● What to work on
There is one span to output from the data below: the lines starting at the line with "right eye: (138, 103)" and ending at the line with "left hip: (895, 1337)". Output it exactly, ends included, nothing more.

(Records from a dataset)
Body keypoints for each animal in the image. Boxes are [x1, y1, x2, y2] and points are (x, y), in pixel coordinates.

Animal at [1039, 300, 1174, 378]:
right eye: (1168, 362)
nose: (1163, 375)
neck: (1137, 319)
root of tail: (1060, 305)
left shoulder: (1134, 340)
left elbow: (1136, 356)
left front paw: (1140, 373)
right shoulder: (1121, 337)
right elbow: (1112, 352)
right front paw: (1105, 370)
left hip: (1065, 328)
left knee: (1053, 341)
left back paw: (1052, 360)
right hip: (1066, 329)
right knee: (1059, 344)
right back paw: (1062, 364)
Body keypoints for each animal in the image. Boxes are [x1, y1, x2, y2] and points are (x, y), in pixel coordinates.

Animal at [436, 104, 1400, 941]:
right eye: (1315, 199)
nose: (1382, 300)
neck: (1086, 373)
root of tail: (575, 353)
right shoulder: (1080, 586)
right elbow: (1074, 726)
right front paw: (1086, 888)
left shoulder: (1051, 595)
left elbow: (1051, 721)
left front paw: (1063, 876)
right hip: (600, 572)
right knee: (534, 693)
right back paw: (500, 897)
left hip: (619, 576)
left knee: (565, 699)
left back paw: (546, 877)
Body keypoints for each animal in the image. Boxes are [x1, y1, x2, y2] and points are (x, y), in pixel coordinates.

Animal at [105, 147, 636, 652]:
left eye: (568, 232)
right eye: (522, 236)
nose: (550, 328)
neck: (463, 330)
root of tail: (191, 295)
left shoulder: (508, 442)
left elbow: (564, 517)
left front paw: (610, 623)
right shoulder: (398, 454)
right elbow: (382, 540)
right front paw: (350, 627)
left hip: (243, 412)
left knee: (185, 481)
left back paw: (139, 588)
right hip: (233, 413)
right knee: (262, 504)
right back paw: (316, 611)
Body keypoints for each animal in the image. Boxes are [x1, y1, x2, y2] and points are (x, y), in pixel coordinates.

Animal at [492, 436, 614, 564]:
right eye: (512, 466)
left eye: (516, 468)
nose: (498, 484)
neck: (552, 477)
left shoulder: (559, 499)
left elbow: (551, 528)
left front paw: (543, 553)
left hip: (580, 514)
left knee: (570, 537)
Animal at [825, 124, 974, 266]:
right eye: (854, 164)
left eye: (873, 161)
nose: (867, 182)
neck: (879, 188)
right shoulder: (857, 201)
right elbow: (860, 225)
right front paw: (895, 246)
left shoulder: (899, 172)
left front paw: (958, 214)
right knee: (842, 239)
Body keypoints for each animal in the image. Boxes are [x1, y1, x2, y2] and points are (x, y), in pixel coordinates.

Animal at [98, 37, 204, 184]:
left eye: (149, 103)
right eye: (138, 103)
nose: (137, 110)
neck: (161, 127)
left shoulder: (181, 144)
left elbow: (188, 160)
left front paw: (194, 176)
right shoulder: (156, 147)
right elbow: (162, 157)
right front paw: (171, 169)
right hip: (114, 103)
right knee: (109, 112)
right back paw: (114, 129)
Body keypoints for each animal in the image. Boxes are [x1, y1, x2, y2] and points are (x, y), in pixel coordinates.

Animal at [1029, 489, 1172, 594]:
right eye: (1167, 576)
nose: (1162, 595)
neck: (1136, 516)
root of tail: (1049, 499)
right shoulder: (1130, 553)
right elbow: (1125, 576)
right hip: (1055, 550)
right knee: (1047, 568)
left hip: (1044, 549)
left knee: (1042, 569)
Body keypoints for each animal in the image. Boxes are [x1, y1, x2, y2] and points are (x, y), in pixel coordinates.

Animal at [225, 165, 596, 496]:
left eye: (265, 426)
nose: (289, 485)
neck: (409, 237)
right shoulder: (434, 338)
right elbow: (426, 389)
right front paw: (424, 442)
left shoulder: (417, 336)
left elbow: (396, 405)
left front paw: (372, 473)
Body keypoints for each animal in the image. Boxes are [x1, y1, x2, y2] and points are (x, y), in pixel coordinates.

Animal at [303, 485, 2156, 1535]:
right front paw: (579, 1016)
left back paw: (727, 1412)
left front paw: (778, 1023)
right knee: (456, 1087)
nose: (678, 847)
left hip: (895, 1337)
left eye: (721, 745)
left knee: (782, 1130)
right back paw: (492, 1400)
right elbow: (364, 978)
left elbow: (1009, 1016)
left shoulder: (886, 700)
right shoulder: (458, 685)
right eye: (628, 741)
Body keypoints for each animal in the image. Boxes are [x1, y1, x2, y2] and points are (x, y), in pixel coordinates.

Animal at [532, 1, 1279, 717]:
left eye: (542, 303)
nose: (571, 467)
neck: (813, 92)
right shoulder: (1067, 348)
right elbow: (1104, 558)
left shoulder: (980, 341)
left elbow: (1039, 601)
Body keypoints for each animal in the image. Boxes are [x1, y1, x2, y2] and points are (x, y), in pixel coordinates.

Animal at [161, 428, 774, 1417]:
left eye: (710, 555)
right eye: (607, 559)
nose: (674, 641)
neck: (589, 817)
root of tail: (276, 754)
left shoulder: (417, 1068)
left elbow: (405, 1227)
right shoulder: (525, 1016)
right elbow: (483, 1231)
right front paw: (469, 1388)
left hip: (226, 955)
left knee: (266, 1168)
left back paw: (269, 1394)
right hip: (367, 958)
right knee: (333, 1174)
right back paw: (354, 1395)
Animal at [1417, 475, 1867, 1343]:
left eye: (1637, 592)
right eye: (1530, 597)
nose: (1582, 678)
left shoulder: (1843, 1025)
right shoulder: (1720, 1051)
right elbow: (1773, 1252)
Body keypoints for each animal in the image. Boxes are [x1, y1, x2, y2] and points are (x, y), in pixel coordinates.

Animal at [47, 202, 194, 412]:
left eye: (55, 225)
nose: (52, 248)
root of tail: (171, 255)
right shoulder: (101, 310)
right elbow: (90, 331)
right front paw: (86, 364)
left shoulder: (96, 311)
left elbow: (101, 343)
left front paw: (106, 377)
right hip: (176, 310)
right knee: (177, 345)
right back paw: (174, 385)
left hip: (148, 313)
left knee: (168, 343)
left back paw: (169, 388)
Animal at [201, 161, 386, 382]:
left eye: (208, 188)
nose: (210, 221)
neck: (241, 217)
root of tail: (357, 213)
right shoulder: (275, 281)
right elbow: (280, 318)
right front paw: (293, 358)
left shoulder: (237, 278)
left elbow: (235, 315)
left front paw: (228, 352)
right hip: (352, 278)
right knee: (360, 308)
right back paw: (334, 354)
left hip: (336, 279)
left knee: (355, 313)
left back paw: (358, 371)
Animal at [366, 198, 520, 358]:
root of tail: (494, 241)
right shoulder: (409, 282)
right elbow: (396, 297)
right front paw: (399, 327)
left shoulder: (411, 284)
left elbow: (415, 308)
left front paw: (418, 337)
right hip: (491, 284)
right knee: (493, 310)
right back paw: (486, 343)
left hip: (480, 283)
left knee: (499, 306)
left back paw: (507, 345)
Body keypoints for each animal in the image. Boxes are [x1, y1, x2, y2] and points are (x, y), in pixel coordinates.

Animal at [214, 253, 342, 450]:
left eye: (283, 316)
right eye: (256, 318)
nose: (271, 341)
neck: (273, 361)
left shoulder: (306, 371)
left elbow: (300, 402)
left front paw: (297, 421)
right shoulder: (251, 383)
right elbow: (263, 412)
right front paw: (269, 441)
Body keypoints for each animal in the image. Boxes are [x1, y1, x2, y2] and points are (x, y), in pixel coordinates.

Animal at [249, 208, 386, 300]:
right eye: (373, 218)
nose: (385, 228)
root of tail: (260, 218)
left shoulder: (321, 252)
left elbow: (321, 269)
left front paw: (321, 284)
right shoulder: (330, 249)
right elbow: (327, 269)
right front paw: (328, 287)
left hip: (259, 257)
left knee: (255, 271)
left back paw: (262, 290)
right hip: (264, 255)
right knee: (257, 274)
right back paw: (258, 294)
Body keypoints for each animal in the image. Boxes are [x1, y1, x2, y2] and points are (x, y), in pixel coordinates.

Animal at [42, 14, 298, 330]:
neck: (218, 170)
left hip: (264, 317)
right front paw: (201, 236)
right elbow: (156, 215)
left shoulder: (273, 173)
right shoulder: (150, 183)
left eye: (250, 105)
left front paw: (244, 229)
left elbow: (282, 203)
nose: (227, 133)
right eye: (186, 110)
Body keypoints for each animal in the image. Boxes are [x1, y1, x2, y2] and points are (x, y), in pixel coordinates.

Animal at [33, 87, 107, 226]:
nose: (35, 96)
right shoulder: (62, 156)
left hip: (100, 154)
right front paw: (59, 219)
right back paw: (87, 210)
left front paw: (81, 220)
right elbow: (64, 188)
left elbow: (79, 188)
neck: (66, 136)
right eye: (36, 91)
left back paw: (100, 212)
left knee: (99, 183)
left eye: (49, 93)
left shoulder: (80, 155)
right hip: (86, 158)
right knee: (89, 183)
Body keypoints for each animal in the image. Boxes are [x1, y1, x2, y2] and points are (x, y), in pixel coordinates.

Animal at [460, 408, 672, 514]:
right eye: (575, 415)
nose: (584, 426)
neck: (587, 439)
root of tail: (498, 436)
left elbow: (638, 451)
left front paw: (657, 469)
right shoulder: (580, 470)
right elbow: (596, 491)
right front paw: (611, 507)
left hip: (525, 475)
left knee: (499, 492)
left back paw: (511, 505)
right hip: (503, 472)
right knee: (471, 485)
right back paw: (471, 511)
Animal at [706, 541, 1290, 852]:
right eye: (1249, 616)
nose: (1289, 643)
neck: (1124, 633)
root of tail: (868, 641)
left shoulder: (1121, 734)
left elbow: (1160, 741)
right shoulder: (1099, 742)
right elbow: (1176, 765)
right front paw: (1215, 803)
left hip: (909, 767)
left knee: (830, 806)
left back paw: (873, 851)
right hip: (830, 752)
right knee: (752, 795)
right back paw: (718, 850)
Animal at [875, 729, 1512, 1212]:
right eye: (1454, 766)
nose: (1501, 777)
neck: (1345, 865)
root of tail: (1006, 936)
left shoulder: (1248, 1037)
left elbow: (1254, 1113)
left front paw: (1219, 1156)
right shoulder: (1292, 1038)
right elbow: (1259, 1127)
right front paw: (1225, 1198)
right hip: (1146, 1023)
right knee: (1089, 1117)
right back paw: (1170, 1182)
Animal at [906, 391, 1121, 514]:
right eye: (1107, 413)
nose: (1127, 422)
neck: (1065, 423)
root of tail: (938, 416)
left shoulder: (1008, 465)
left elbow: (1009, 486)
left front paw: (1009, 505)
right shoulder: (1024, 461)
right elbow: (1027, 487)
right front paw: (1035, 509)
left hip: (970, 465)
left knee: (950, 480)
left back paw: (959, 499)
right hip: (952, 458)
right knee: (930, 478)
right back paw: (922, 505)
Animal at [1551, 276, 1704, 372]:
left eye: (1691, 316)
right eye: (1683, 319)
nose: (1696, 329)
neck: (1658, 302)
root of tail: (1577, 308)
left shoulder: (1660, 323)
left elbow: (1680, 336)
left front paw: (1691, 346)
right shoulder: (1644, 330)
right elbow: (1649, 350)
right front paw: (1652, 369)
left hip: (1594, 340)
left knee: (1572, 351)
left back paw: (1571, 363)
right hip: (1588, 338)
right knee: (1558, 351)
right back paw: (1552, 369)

● Result below
right eye: (138, 103)
nose: (137, 110)
neck: (161, 127)
left shoulder: (181, 144)
left elbow: (188, 160)
left front paw: (194, 176)
right shoulder: (156, 147)
right elbow: (162, 157)
right front paw: (171, 169)
right hip: (114, 103)
right knee: (109, 112)
right back paw: (114, 129)
Body keypoints for each animal in the image. Boxes are [x1, y1, x2, y2] and points are (x, y), in pixel coordinates.

Animal at [1029, 489, 1172, 594]:
right eye: (1167, 576)
nose: (1162, 595)
neck: (1136, 516)
root of tail: (1049, 499)
right shoulder: (1130, 553)
right elbow: (1125, 576)
right hip: (1055, 550)
right knee: (1047, 568)
left hip: (1044, 549)
left knee: (1042, 569)
Body keypoints for each animal in the image. Boxes are [x1, y1, x2, y2] and points are (x, y), in pixel coordinates.

Animal at [225, 165, 596, 496]:
left eye: (265, 426)
nose: (289, 485)
neck: (409, 237)
right shoulder: (434, 338)
right elbow: (426, 389)
right front paw: (424, 442)
left shoulder: (417, 336)
left elbow: (396, 405)
left front paw: (372, 473)
Body keypoints for each animal in the image. Boxes are [x1, y1, x2, y2] and points are (x, y), in pixel coordinates.

Animal at [303, 485, 2156, 1535]:
right front paw: (579, 1016)
left back paw: (727, 1412)
left front paw: (778, 1023)
right knee: (456, 1087)
nose: (678, 847)
left hip: (895, 1337)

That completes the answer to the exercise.